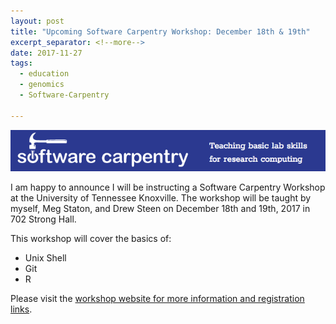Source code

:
 ```yaml
---
layout: post
title: "Upcoming Software Carpentry Workshop: December 18th & 19th"
excerpt_separator: <!--more-->
date: 2017-11-27
tags:
  - education
  - genomics
  - Software-Carpentry

---
```



 ![Software Carpentry](/assets/img/carpentry/s_carp.png)


I am happy to announce I will be instructing a Software Carpentry Workshop at the University of Tennessee Knoxville.  The workshop will be taught by myself, Meg Staton, and Drew Steen on December 18th and 19th, 2017 in 702 Strong Hall.

This workshop will cover the basics of:
* Unix Shell
* Git
* R


Please visit the [workshop website for more information and registration links](https://statonlab.github.io/2017-12-18-carpentry-workshop/).
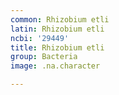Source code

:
 ```yaml
---
common: Rhizobium etli
latin: Rhizobium etli
ncbi: '29449'
title: Rhizobium etli
group: Bacteria
image: .na.character

---
```

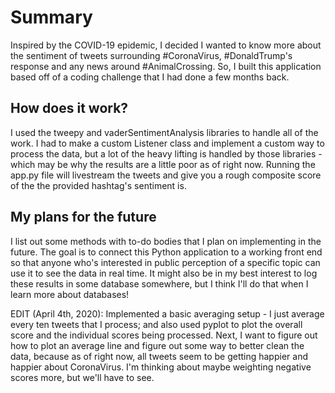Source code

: # Summary
Inspired by the COVID-19 epidemic, I decided I wanted to know more about the sentiment of tweets surrounding #CoronaVirus, #DonaldTrump's
response and any news around #AnimalCrossing. So, I built this application based off of a coding challenge that I had done a few months
back.

## How does it work?
I used the tweepy and vaderSentimentAnalysis libraries to handle all of the work. I had to make a custom Listener class and implement a
custom way to process the data, but a lot of the heavy lifting is handled by those libraries - which may be why the results are a little poor
as of right now. Running the app.py file will livestream the tweets and give you a rough composite score of the the provided hashtag's sentiment is.

## My plans for the future
I list out some methods with to-do bodies that I plan on implementing in the future. The goal is to connect this Python application to a working front
end so that anyone who's interested in public perception of a specific topic can use it to see the data in real time. It might also be
in my best interest to log these results in some database somewhere, but I think I'll do that when I learn more about databases!

EDIT (April 4th, 2020): Implemented a basic averaging setup - I just average every ten tweets that I process; and also used pyplot to plot the overall score and the individual scores being processed. Next, I want to figure out how to plot an average line and figure out some way to better clean the data, because as of right now, all tweets seem to be getting happier and happier about CoronaVirus. I'm thinking about maybe weighting negative scores more, but we'll have to see.
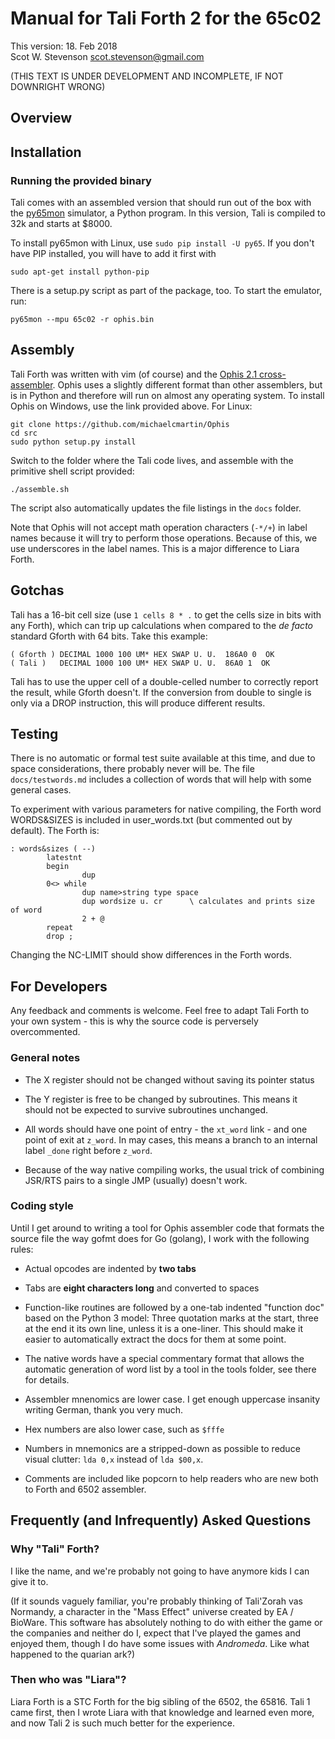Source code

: # Manual for Tali Forth 2 for the 65c02  
This version: 18. Feb 2018  
Scot W. Stevenson <scot.stevenson@gmail.com> 

(THIS TEXT IS UNDER DEVELOPMENT AND INCOMPLETE, IF NOT DOWNRIGHT WRONG)

## Overview


## Installation


### Running the provided binary

Tali comes with an assembled version that should run out of the box with the
[py65mon](https://github.com/mnaberez/py65) simulator, a Python program. In this
version, Tali is compiled to 32k and starts at $8000. 

To install py65mon with Linux, use `sudo pip install -U py65`. If you don't 
have PIP installed, you will have to add it first with
```
sudo apt-get install python-pip
```
There is a setup.py script as part of the package, too. To start the emulator,
run:
```
py65mon --mpu 65c02 -r ophis.bin
```

## Assembly

Tali Forth was written with vim (of course) and the [Ophis 2.1
cross-assembler](http://michaelcmartin.github.io/Ophis/). Ophis uses a slightly
different format than other assemblers, but is in Python and therefore will run
on almost any operating system. To install Ophis on Windows, use the link
provided above. For Linux:

```
git clone https://github.com/michaelcmartin/Ophis
cd src
sudo python setup.py install
```

Switch to the folder where the Tali code lives, and assemble with the primitive
shell script provided:

```
./assemble.sh
```

The script also automatically updates the file listings in the `docs` folder.

Note that Ophis will not accept math operation characters (`-*/+`) in label
names because it will try to perform those operations. Because of this, 
we use underscores in the label names. This is a major difference to Liara
Forth.


## Gotchas

Tali has a 16-bit cell size (use `1 cells 8 * .` to get the cells size in bits
with any Forth), which can trip up calculations when compared to the _de facto_
standard Gforth with 64 bits. Take this example:
```
( Gforth ) DECIMAL 1000 100 UM* HEX SWAP U. U.  186A0 0  OK
( Tali )   DECIMAL 1000 100 UM* HEX SWAP U. U.  86A0 1  OK
```
Tali has to use the upper cell of a double-celled number to correctly report the
result, while Gforth doesn't. If the conversion from double to single is only
via a DROP instruction, this will produce different results.


## Testing

There is no automatic or formal test suite available at this time, and due to
space considerations, there probably never will be. The file `docs/testwords.md`
includes a collection of words that will help with some general cases.

To experiment with various parameters for native compiling, the Forth word
WORDS&SIZES is included in user_words.txt (but commented out by default). The
Forth is:
```
: words&sizes ( --) 
        latestnt 
        begin 
                dup 
        0<> while
                dup name>string type space
                dup wordsize u. cr      \ calculates and prints size of word
                2 + @
        repeat
        drop ; 
```
Changing the NC-LIMIT should show differences in the Forth words.


## For Developers 

Any feedback and comments is welcome. Feel free to adapt Tali Forth to your own
system - this is why the source code is perversely overcommented. 


### General notes

- The X register should not be changed without saving its pointer status

- The Y register is free to be changed by subroutines. This means it should not
  be expected to survive subroutines unchanged.

- All words should have one point of entry - the `xt_word` link - and one point
  of exit at `z_word`. In may cases, this means a branch to an internal label
  `_done` right before `z_word`.

- Because of the way native compiling works, the usual trick of combining
  JSR/RTS pairs to a single JMP (usually) doesn't work. 


### Coding style

Until I get around to writing a tool for Ophis assembler code that formats the
source file the way gofmt does for Go (golang), I work with the following rules:

- Actual opcodes are indented by **two tabs**

- Tabs are **eight characters long** and converted to spaces

- Function-like routines are followed by a one-tab indented "function doc" based
  on the Python 3 model: Three quotation marks at the start, three at the end it
  its own line, unless it is a one-liner. This should make it easier to
  automatically extract the docs for them at some point.

- The native words have a special commentary format that allows the automatic
  generation of word list by a tool in the tools folder, see there for details.

- Assembler mnenomics are lower case. I get enough uppercase insanity writing
  German, thank you very much.

- Hex numbers are also lower case, such as `$fffe`

- Numbers in mnemonics are a stripped-down as possible to reduce visual clutter:
  `lda 0,x` instead of `lda $00,x`. 

- Comments are included like popcorn to help readers who are new both to Forth
  and 6502 assembler.


## Frequently (and Infrequently) Asked Questions

### Why "Tali" Forth?

I like the name, and we're probably not going to have anymore kids I can give it
to.

(If it sounds vaguely familiar, you're probably thinking of Tali'Zorah vas
Normandy, a character in the "Mass Effect" universe created by EA / BioWare.
This software has absolutely nothing to do with either the game or the companies
and neither do I, expect that I've played the games and enjoyed them, though I
do have some issues with _Andromeda_. Like what happened to the quarian ark?)


### Then who was "Liara"?

Liara Forth is a STC Forth for the big sibling of the 6502, the 65816. Tali 1
came first, then I wrote Liara with that knowledge and learned even more, and
now Tali 2 is such much better for the experience.

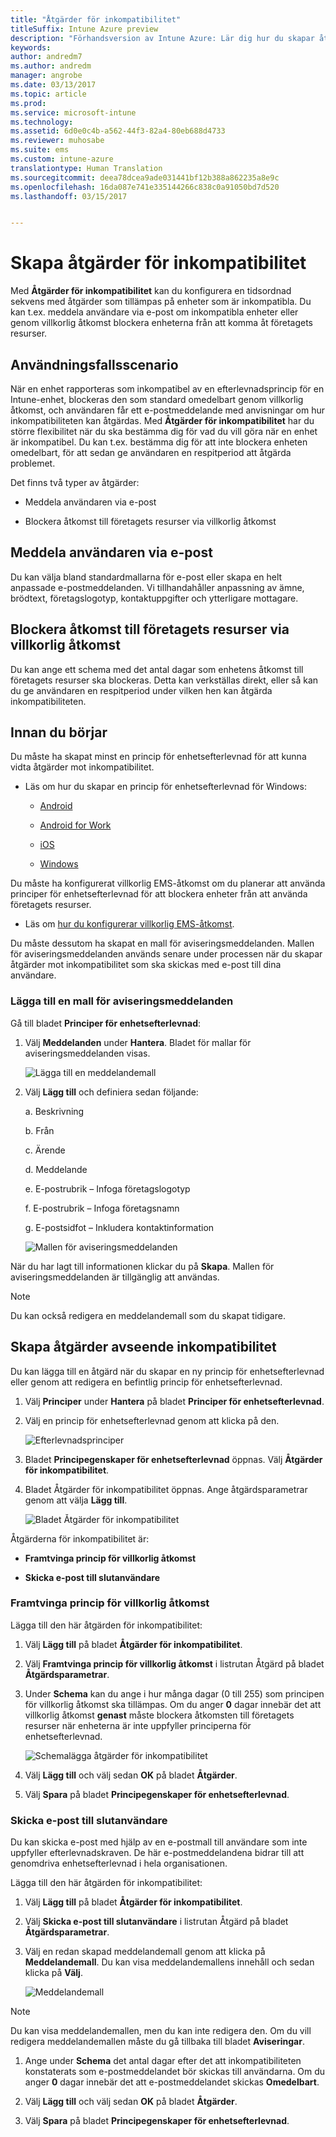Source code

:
 ```yaml
---
title: "Åtgärder för inkompatibilitet"
titleSuffix: Intune Azure preview
description: "Förhandsversion av Intune Azure: Lär dig hur du skapar åtgärder för ej kompatibla enheter"
keywords: 
author: andredm7
ms.author: andredm
manager: angrobe
ms.date: 03/13/2017
ms.topic: article
ms.prod: 
ms.service: microsoft-intune
ms.technology: 
ms.assetid: 6d0e0c4b-a562-44f3-82a4-80eb688d4733
ms.reviewer: muhosabe
ms.suite: ems
ms.custom: intune-azure
translationtype: Human Translation
ms.sourcegitcommit: deea78dcea9ade031441bf12b388a862235a8e9c
ms.openlocfilehash: 16da087e741e335144266c838c0a91050bd7d520
ms.lasthandoff: 03/15/2017


---
```


# <a name="create-actions-for-non-compliance"></a>Skapa åtgärder för inkompatibilitet

Med **Åtgärder för inkompatibilitet** kan du konfigurera en tidsordnad sekvens med åtgärder som tillämpas på enheter som är inkompatibla. Du kan t.ex. meddela användare via e-post om inkompatibla enheter eller genom villkorlig åtkomst blockera enheterna från att komma åt företagets resurser.

## <a name="use-case-scenario"></a>Användningsfallsscenario

När en enhet rapporteras som inkompatibel av en efterlevnadsprincip för en Intune-enhet, blockeras den som standard omedelbart genom villkorlig åtkomst, och användaren får ett e-postmeddelande med anvisningar om hur inkompatibiliteten kan åtgärdas. Med **Åtgärder för inkompatibilitet** har du större flexibilitet när du ska bestämma dig för vad du vill göra när en enhet är inkompatibel. Du kan t.ex. bestämma dig för att inte blockera enheten omedelbart, för att sedan ge användaren en respitperiod att åtgärda problemet.

Det finns två typer av åtgärder:

-   Meddela användaren via e-post

-   Blockera åtkomst till företagets resurser via villkorlig åtkomst

## <a name="notify-the-user-via-email"></a>Meddela användaren via e-post

Du kan välja bland standardmallarna för e-post eller skapa en helt anpassade e-postmeddelanden. Vi tillhandahåller anpassning av ämne, brödtext, företagslogotyp, kontaktuppgifter och ytterligare mottagare.

## <a name="block-corporate-resource-access-through-conditional-access"></a>Blockera åtkomst till företagets resurser via villkorlig åtkomst

Du kan ange ett schema med det antal dagar som enhetens åtkomst till företagets resurser ska blockeras. Detta kan verkställas direkt, eller så kan du ge användaren en respitperiod under vilken hen kan åtgärda inkompatibiliteten.

## <a name="before-you-begin"></a>Innan du börjar

Du måste ha skapat minst en princip för enhetsefterlevnad för att kunna vidta åtgärder mot inkompatibilitet.

-   Läs om hur du skapar en princip för enhetsefterlevnad för Windows:

    -   [Android](https://docs.microsoft.com/intune-azure/set-device-compliance/create-a-compliance-policy-for-android)

    -   [Android for Work](https://docs.microsoft.com/intune-azure/set-device-compliance/create-a-compliance-policy-for-android-for-work)

    -   [iOS](https://docs.microsoft.com/intune-azure/set-device-compliance/create-a-compliance-policy-for-ios)

    -   [Windows](https://docs.microsoft.com/intune-azure/set-device-compliance/create-a-compliance-policy-for-windows)

Du måste ha konfigurerat villkorlig EMS-åtkomst om du planerar att använda principer för enhetsefterlevnad för att blockera enheter från att använda företagets resurser.

- Läs om [hur du konfigurerar villkorlig EMS-åtkomst](https://docs.microsoft.com/azure/active-directory/active-directory-conditional-access).

Du måste dessutom ha skapat en mall för aviseringsmeddelanden. Mallen för aviseringsmeddelanden används senare under processen när du skapar åtgärder mot inkompatibilitet som ska skickas med e-post till dina användare.

### <a name="to-add-a-notification-message-template"></a>Lägga till en mall för aviseringsmeddelanden

Gå till bladet **Principer för enhetsefterlevnad**:

1.  Välj **Meddelanden** under **Hantera**. Bladet för mallar för aviseringsmeddelanden visas.

    ![Lägga till en meddelandemall](../media/afnc-1.png)

2.  Välj **Lägg till** och definiera sedan följande:

    a.  Beskrivning

    b.  Från

    c.  Ärende

    d.  Meddelande

    e.  E-postrubrik – Infoga företagslogotyp

    f.  E-postrubrik – Infoga företagsnamn

    g.  E-postsidfot – Inkludera kontaktinformation

     ![Mallen för aviseringsmeddelanden](../media/afnc-2.png)

När du har lagt till informationen klickar du på **Skapa**. Mallen för aviseringsmeddelanden är tillgänglig att användas.

> [!NOTE] 
> Du kan också redigera en meddelandemall som du skapat tidigare.

## <a name="to-create-actions-for-non-compliance"></a>Skapa åtgärder avseende inkompatibilitet

Du kan lägga till en åtgärd när du skapar en ny princip för enhetsefterlevnad eller genom att redigera en befintlig princip för enhetsefterlevnad.

1.  Välj **Principer** under **Hantera** på bladet **Principer för enhetsefterlevnad**.

2.  Välj en princip för enhetsefterlevnad genom att klicka på den.

    ![Efterlevnadsprinciper](../media/afnc-3.png)

3.  Bladet **Principegenskaper för enhetsefterlevnad** öppnas. Välj **Åtgärder för inkompatibilitet**.

4.  Bladet Åtgärder för inkompatibilitet öppnas. Ange åtgärdsparametrar genom att välja **Lägg till**.

    ![Bladet Åtgärder för inkompatibilitet](../media/afnc-4.png)

Åtgärderna för inkompatibilitet är:

-   **Framtvinga princip för villkorlig åtkomst**

-   **Skicka e-post till slutanvändare**

### <a name="enforce-conditional-access-policy"></a>Framtvinga princip för villkorlig åtkomst

Lägga till den här åtgärden för inkompatibilitet:

1.  Välj **Lägg till** på bladet **Åtgärder för inkompatibilitet**.

2.  Välj **Framtvinga princip för villkorlig åtkomst** i listrutan Åtgärd på bladet **Åtgärdsparametrar**.

3.  Under **Schema** kan du ange i hur många dagar (0 till 255) som principen för villkorlig åtkomst ska tillämpas. Om du anger **0** dagar innebär det att villkorlig åtkomst **genast** måste blockera åtkomsten till företagets resurser när enheterna är inte uppfyller principerna för enhetsefterlevnad.

    ![Schemalägga åtgärder för inkompatibilitet](../media/afnc-5.png)

4.  Välj **Lägg till** och välj sedan **OK** på bladet **Åtgärder**.

5.  Välj **Spara** på bladet **Principegenskaper för enhetsefterlevnad**.

### <a name="send-e-mail-to-end-user"></a>Skicka e-post till slutanvändare

Du kan skicka e-post med hjälp av en e-postmall till användare som inte uppfyller efterlevnadskraven. De här e-postmeddelandena bidrar till att genomdriva enhetsefterlevnad i hela organisationen.

Lägga till den här åtgärden för inkompatibilitet:

1.  Välj **Lägg till** på bladet **Åtgärder för inkompatibilitet**.

2.  Välj **Skicka e-post till slutanvändare** i listrutan Åtgärd på bladet **Åtgärdsparametrar**.

3.  Välj en redan skapad meddelandemall genom att klicka på **Meddelandemall**. Du kan visa meddelandemallens innehåll och sedan klicka på **Välj**.

    ![Meddelandemall](../media/afnc-6.png)

> [!NOTE] 
> Du kan visa meddelandemallen, men du kan inte redigera den. Om du vill redigera meddelandemallen måste du gå tillbaka till bladet **Aviseringar**.

1.  Ange under **Schema** det antal dagar efter det att inkompatibiliteten konstaterats som e-postmeddelandet bör skickas till användarna. Om du anger **0** dagar innebär det att e-postmeddelandet skickas **Omedelbart**.

2.  Välj **Lägg till** och välj sedan **OK** på bladet **Åtgärder**.

3.  Välj **Spara** på bladet **Principegenskaper för enhetsefterlevnad**.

▸ Task description: Reproduce every line of the records containing the string "Principegenskaper".

▸ Your response:
3.  Bladet **Principegenskaper för enhetsefterlevnad** öppnas. Välj **Åtgärder för inkompatibilitet**.
5.  Välj **Spara** på bladet **Principegenskaper för enhetsefterlevnad**.
3.  Välj **Spara** på bladet **Principegenskaper för enhetsefterlevnad**.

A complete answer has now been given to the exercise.